For years, sleep experts have held one piece of common wisdom above all else: Don't work from bed.
Yet since the pandemic began in March, millions of Americans have defied that guidance. They are drafting legal documents, producing events, holding client calls, coding, e-mailing, studying and writing, all from under the covers.
This wasn't always the plan. Early on, many of them invested in desks and other equipment meant to make their homes as ergonomically sound and office-like as possible.
When New York City shut down in March, Vanessa Anderson, 24, set up a desk for herself in her living room. She was working for an agency that manages private chefs and wanted to keep some semblance of separation between work and sleep. "For a while I was really committed to not working from my bedroom at all," she said.
In May, Anderson moved her desk into her bedroom for more light. "My bed was just sitting there, taunting me," she said. She set ground rules for herself: She'd get in bed only after 2 p.m., but that start time gradually moved earlier.

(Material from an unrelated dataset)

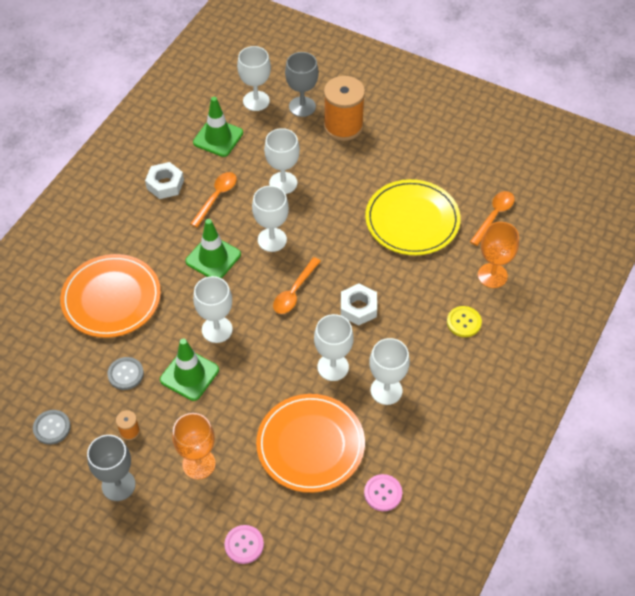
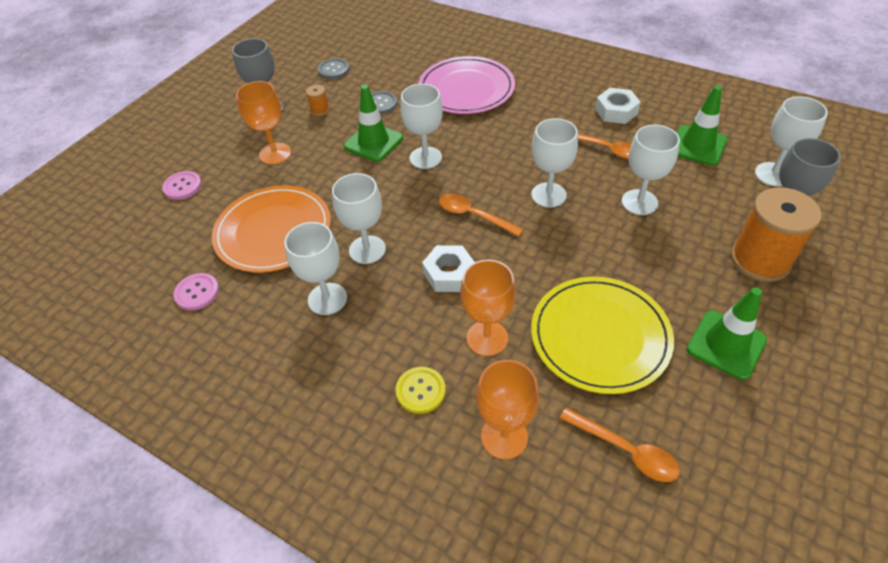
camera: 95 degrees right, 5 degrees down
(111, 298) = (466, 89): orange plate -> pink plate
(213, 258) = (518, 150): green traffic cone -> green traffic cone (726, 344)
(417, 284) = (487, 338): none -> orange goblet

By July, her bed had become her full-time office.
Talking to others, she's discovered how commonplace the practice is.
"I've been on calls with people where we were both in bed," she said. "At the end of the call it's like, 'How's the pandemic going? Oh, you're in bed right now, too? So am I!' "
Working from bed was embraced by some of history's most accomplished figures. Frida Kahlo painted masterpieces from her canopy bed. Winston Churchill, a notorious late riser even during World War II, dictated to typists while breakfasting in bed. Edith Wharton, William Wordsworth and Marcel Proust drafted prose and verse from their beds.